Extract ->
So….sharing again: Fa la la la la. No cookie grinches here! Follow this link and see embedded below a curated collection of cookie recipes from ALL over the Internet
Also included?A few of my own personal cookie recipes. For web-based recipes at the bottom of each page is the link to the originating sites. Gathered here to make my life easier! Yes a lot of them are in landscape – I do that when I print – easier for me.
Christmas is unique because I think as humans it is when we are the most nostalgic. A lot of it occurs as we get out our decorations. We remember where most every ornament and decoration came from, and even who may have given it to us.
Yesterday I was speaking with one of my good friends I have made as an adult. The thing that is so funny about us knowing each other is we basically should have known each since we were teenagers. We have led parallel lives in the friends we had.
We knew so many of the same people yet never met until middle age. This friend she says to me last night that we probably met at parties or in bathroom lines at old Main Line haunts and never realized it. Which is so true – she was even a hostess once at the same restaurant as one of my oldest and best friends.

Records provided ->
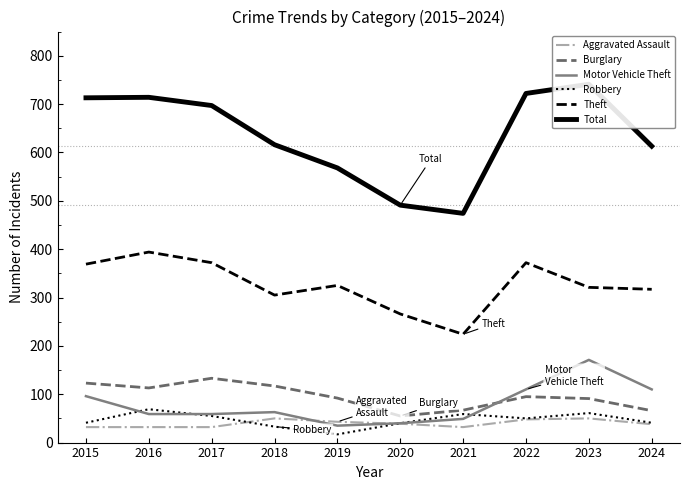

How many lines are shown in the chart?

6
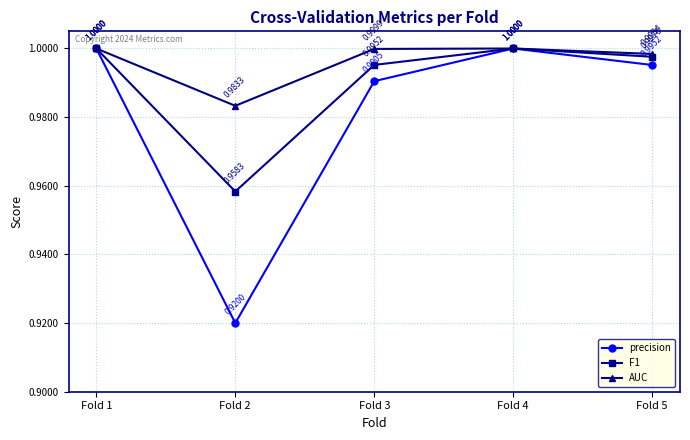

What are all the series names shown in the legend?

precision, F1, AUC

---

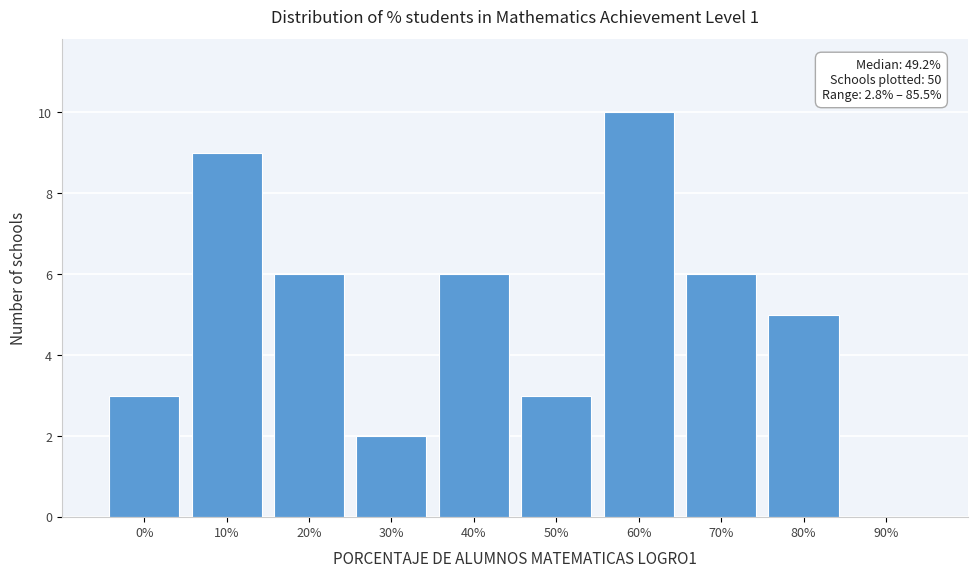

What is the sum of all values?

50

--

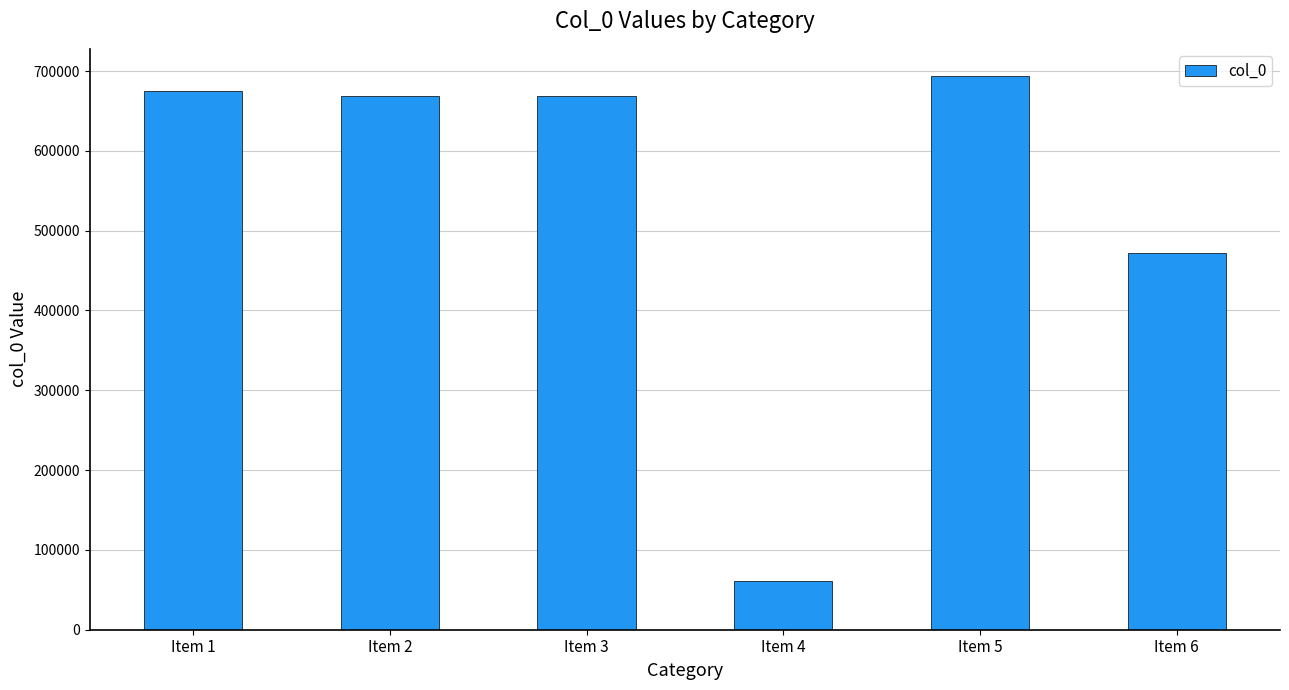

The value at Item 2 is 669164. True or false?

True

The problem ->
From the blog post, list every detail it gives about what the shared cookie recipe collection contains and how its pages are laid out.

Answer to the problem ->
- Cookie recipes curated from all over the Internet
- A few of the author's own personal cookie recipes
- A link to the originating site at the bottom of each page for web-based recipes
- Many pages in landscape format